The LED panel is build from the ground up from high brightness LED’s shipped in from China. The panel receives it’s data through a Teensy Microcontroller. I wrote a custom C++ library to convert any sort of image (or video) data to a stream of bytes the micro controller can work with. On top of the library we wrote a vj application that samples and decomposes a video and audio stream to procedurally generate the image data that is send over. These images are synced to the music based on a modulation matrix that accepts LFO, Recorded Channel and Audio data. The modulation matrix consists of a set of application effects (controls) that are used to render a set of images.

You could think of the application as a video synthesizer that accepts any sort of device input to generate an image using a specific render interface (OpenGL).

The Application can also control any already existing light in the club. Most lights accept a DMX signal that is send out by a control panel. The panel in studio 80 accepts midi data that can be mapped to various controls to manipulate the brightness or movement of a light. The already existing modulation matrix (in the software application) is used to calculate a new light value based on the image, audio and lfo data available in the running application.This enabled us to control both the lights and visuals from the same software environment, merging two distinct worlds that are most often controlled seperately.

All the software is written using OpenFrameworks in C++. The teensy code is native C.

Programmable LED wall

After performing with our custom VJ software last month, I noticed that the video stream felt constrained by the bounds of the canvas and did not light up the venue in a way that was desirable or expected. Although we received very positive feedback regarding the visuals itself, I wanted to get rid of the beamer and move towards a more custom / scalable light emitting video projection source.

After reading up on custom LED panels I decided to give that a go.

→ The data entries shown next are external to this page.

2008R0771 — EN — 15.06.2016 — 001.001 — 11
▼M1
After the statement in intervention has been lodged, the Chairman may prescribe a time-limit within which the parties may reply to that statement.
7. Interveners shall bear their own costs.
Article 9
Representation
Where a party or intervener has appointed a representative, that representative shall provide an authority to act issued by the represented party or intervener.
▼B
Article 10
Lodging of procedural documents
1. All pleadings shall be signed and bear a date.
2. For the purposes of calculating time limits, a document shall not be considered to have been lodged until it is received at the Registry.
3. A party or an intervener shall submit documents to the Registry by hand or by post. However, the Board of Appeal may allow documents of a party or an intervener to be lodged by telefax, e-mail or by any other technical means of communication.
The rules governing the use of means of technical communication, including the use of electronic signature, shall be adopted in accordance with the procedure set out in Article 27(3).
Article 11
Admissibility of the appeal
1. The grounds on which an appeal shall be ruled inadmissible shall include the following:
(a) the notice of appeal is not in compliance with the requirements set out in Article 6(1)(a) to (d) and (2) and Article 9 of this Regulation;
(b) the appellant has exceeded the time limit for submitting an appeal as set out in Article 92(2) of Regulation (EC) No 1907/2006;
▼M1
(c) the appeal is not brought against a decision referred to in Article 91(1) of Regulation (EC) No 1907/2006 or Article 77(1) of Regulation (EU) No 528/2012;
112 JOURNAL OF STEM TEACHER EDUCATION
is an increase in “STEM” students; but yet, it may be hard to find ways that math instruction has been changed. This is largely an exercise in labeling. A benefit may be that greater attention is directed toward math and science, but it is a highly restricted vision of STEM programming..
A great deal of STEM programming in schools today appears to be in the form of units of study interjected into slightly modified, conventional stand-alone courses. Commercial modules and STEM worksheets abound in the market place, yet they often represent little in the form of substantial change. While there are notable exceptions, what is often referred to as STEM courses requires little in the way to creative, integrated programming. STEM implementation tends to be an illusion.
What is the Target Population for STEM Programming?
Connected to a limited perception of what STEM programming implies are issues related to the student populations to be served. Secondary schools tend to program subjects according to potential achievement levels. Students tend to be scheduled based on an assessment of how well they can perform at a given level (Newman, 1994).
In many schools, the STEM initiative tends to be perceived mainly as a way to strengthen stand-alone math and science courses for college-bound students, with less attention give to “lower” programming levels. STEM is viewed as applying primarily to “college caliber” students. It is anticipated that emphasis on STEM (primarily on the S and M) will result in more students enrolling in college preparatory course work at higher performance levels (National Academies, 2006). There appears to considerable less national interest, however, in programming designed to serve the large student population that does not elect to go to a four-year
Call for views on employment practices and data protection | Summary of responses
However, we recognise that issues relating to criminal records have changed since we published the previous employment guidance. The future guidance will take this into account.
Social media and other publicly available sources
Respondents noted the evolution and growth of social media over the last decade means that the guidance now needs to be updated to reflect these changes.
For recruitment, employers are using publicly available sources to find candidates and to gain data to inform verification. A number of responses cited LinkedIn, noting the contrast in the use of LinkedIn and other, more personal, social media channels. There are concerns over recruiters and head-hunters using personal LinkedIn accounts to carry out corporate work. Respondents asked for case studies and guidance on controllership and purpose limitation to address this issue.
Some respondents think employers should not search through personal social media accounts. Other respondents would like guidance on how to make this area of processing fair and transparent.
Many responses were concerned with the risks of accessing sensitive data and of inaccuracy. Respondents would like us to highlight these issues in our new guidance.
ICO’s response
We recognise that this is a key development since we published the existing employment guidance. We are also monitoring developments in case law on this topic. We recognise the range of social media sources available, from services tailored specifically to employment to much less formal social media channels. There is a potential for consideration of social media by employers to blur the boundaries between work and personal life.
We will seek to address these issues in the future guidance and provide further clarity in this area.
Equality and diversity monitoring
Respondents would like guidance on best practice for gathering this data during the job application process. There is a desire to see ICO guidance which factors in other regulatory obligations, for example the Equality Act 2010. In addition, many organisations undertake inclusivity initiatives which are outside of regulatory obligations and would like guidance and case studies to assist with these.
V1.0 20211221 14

This would render the lights in a club in-effective and could display the visuals in a more tangible way. The added benefit of the hardware is that there would be no more fighting over what gets priority, the lights or the visuals. This turned out to be my main point of frustration that night we performed.

The final wall (combined) should be approx 4 meters wide and 2 meters high. The LED screen can be broken up in to various parts (panels), all of them addressable through a custom GL interface that renders parts of the video stream to a sub-set of the screen. This enables us to place multiple panels throughout a possible venue / space,

But buying that much equipment at once costs a lot of money. I decided to build a small prototype first, using components recommended online. Further down you can find the various parts I used. The microcontrollers arrived within a week, as well as the programmable led strips, cables, plugs and adapters.  All of the equipment was shipped from the United States using UPS.

I ordered 2 Teensy 3.1 microcontrollers, together with the OctoWS2811 Adaptor board to address the individual led strips. In combination with the OctoWS2811 LED library this setup can address thousands of LED’s, perfect for building a project of this size. I had to solder the components together and used a standard CAT cable to drive the individual strips. The wiring of the strips to the board was rather straight-forward. For this prototype 500 individual LED’s were fed a video stream using only 4 outputs out of the 8 available on every Teensy board. Every 2 strips (approx 300 leds) were given their own 10 amp, 5 volts power supply. The PWM signal was send from one teensy board. Multiple Teensy boards can be connected to keep the video signal in sync. The led strips were ordered at Adafruit.

The Led Panels are addressed through a custom C++ interface, compatible with OpenFrameworks. Using this interface I can drive multiple LED panel using various applications, including my VJ application. The vj app is controlled using an IPad and Akai APC20 (midi controller). The amount of light emitted is (to say the least) exceptional. Perfect for lighting up a medium sized venue, especially once all the hardware is combined in to a blistering light source.

Now there’s a working prototype, we can order the additional led strips, controllers and adaptors. 8 teensy boards will be used to drive the individual LED panels. Every teensy board wil feed approximately a 1×1 meter led panel. All of these panels can be combined to create a big wall, or placed throughout a venue to generate a more spacial effect. More on that soon.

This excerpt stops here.